=== Begin Enclosure ===
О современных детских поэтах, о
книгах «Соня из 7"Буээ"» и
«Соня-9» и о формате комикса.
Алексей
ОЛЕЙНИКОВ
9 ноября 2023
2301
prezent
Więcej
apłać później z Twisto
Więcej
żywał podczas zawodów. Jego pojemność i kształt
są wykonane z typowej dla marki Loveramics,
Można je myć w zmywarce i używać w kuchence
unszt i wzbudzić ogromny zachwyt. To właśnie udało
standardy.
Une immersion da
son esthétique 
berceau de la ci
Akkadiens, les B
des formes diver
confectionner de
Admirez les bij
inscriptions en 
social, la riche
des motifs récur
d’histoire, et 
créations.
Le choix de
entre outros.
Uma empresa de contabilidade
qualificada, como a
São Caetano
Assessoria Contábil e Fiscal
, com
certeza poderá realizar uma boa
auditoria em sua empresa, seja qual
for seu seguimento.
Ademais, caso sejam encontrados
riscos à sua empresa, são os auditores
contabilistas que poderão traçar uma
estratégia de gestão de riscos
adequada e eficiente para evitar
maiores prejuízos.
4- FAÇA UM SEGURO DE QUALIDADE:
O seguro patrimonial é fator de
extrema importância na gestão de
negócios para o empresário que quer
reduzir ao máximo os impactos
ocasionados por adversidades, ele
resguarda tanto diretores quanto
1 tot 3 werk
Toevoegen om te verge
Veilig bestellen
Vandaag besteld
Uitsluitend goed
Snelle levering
=== End Enclosure ===
**Required action:** Reproduce the entries exactly as they appear.

**Answer space:**
О современных детских поэтах, о
книгах «Соня из 7"Буээ"» и
«Соня-9» и о формате комикса.
Алексей
ОЛЕЙНИКОВ
9 ноября 2023
2301
prezent
Więcej
apłać później z Twisto
Więcej
żywał podczas zawodów. Jego pojemność i kształt
są wykonane z typowej dla marki Loveramics,
Można je myć w zmywarce i używać w kuchence
unszt i wzbudzić ogromny zachwyt. To właśnie udało
standardy.
Une immersion da
son esthétique 
berceau de la ci
Akkadiens, les B
des formes diver
confectionner de
Admirez les bij
inscriptions en 
social, la riche
des motifs récur
d’histoire, et 
créations.
Le choix de
entre outros.
Uma empresa de contabilidade
qualificada, como a
São Caetano
Assessoria Contábil e Fiscal
, com
certeza poderá realizar uma boa
auditoria em sua empresa, seja qual
for seu seguimento.
Ademais, caso sejam encontrados
riscos à sua empresa, são os auditores
contabilistas que poderão traçar uma
estratégia de gestão de riscos
adequada e eficiente para evitar
maiores prejuízos.
4- FAÇA UM SEGURO DE QUALIDADE:
O seguro patrimonial é fator de
extrema importância na gestão de
negócios para o empresário que quer
reduzir ao máximo os impactos
ocasionados por adversidades, ele
resguarda tanto diretores quanto
1 tot 3 werk
Toevoegen om te verge
Veilig bestellen
Vandaag besteld
Uitsluitend goed
Snelle levering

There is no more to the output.